**PROMPT:**
Edit the lines from the one containing "Op dit moment is het weer goed om te beseff" through the one containing "en goed zicht" by replacing "bestuurslid" with "clubbestuurder". Reproduce only those lines, with everything else unchanged.

Stored data entries
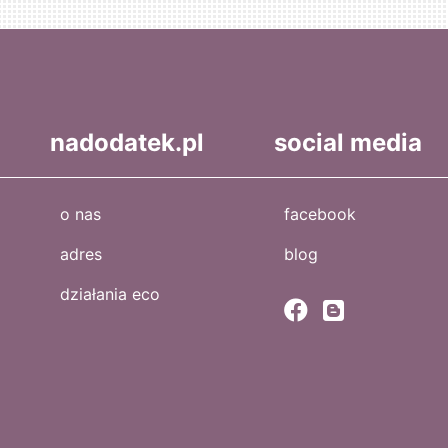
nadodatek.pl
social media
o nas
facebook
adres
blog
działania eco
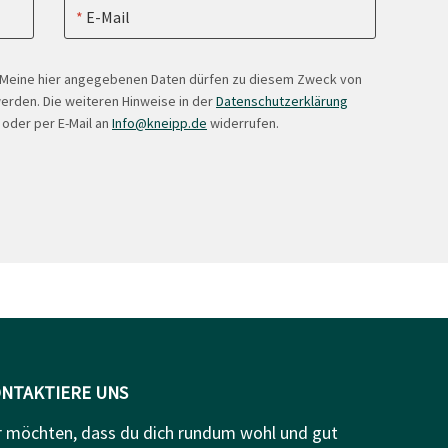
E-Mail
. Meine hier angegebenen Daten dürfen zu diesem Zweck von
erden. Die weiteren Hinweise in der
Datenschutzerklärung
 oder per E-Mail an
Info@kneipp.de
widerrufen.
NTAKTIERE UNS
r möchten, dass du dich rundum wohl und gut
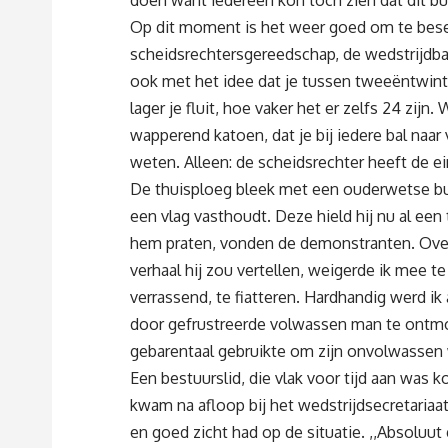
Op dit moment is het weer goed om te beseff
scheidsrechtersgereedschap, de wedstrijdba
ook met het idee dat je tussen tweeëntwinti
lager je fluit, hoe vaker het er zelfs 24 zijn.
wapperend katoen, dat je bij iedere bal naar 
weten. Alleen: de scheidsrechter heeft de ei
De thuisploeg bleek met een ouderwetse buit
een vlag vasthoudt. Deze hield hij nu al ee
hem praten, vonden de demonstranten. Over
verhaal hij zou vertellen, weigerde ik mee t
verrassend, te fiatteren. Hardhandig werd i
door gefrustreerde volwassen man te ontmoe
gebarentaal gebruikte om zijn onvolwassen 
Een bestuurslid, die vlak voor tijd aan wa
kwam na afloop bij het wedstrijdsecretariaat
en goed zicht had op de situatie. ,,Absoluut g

...

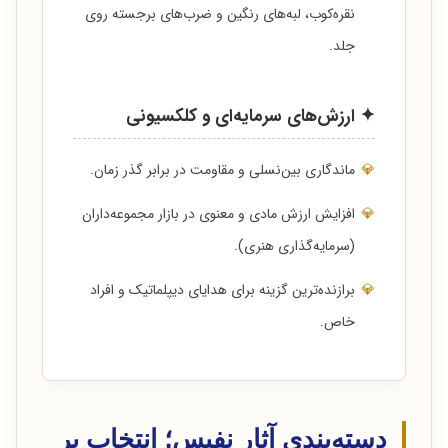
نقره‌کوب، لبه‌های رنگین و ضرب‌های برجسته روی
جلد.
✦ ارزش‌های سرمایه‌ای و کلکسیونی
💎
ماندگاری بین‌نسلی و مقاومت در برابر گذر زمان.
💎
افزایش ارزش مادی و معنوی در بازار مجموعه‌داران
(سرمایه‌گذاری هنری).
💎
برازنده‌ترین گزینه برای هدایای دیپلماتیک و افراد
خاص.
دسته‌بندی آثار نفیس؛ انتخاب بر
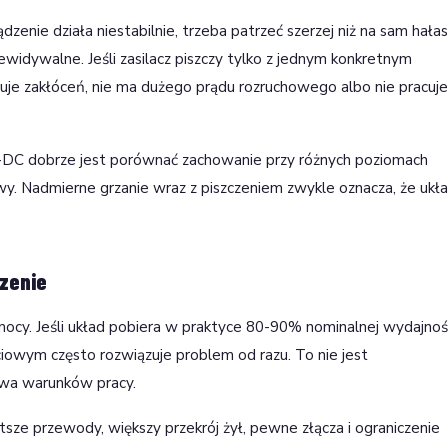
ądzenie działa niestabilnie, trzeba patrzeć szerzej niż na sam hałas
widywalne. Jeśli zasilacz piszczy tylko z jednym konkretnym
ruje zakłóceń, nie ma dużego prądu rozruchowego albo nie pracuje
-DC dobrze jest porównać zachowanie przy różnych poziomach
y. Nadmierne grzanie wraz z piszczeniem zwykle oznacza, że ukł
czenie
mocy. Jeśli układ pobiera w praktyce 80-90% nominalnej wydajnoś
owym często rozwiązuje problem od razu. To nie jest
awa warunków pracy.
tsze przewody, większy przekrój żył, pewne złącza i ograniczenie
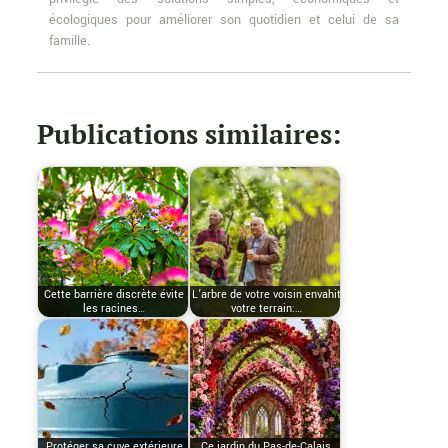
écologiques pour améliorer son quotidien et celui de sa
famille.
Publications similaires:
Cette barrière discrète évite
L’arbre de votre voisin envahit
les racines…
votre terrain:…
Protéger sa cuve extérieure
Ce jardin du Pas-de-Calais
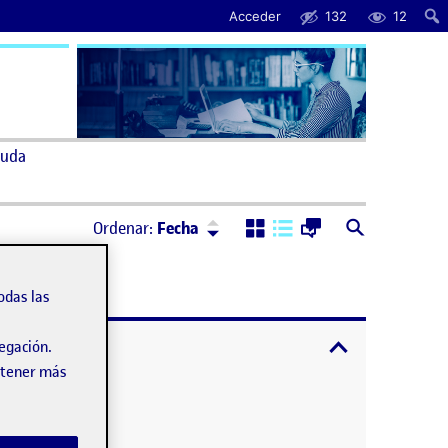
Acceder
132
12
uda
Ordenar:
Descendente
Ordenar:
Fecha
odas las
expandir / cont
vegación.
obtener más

**TASK SOLUTION:**
Op dit moment is het weer goed om te beseff
scheidsrechtersgereedschap, de wedstrijdba
ook met het idee dat je tussen tweeëntwinti
lager je fluit, hoe vaker het er zelfs 24 zijn.
wapperend katoen, dat je bij iedere bal naar 
weten. Alleen: de scheidsrechter heeft de ei
De thuisploeg bleek met een ouderwetse buit
een vlag vasthoudt. Deze hield hij nu al ee
hem praten, vonden de demonstranten. Over
verhaal hij zou vertellen, weigerde ik mee t
verrassend, te fiatteren. Hardhandig werd i
door gefrustreerde volwassen man te ontmoe
gebarentaal gebruikte om zijn onvolwassen 
Een clubbestuurder, die vlak voor tijd aan wa
kwam na afloop bij het wedstrijdsecretariaat
en goed zicht had op de situatie. ,,Absoluut g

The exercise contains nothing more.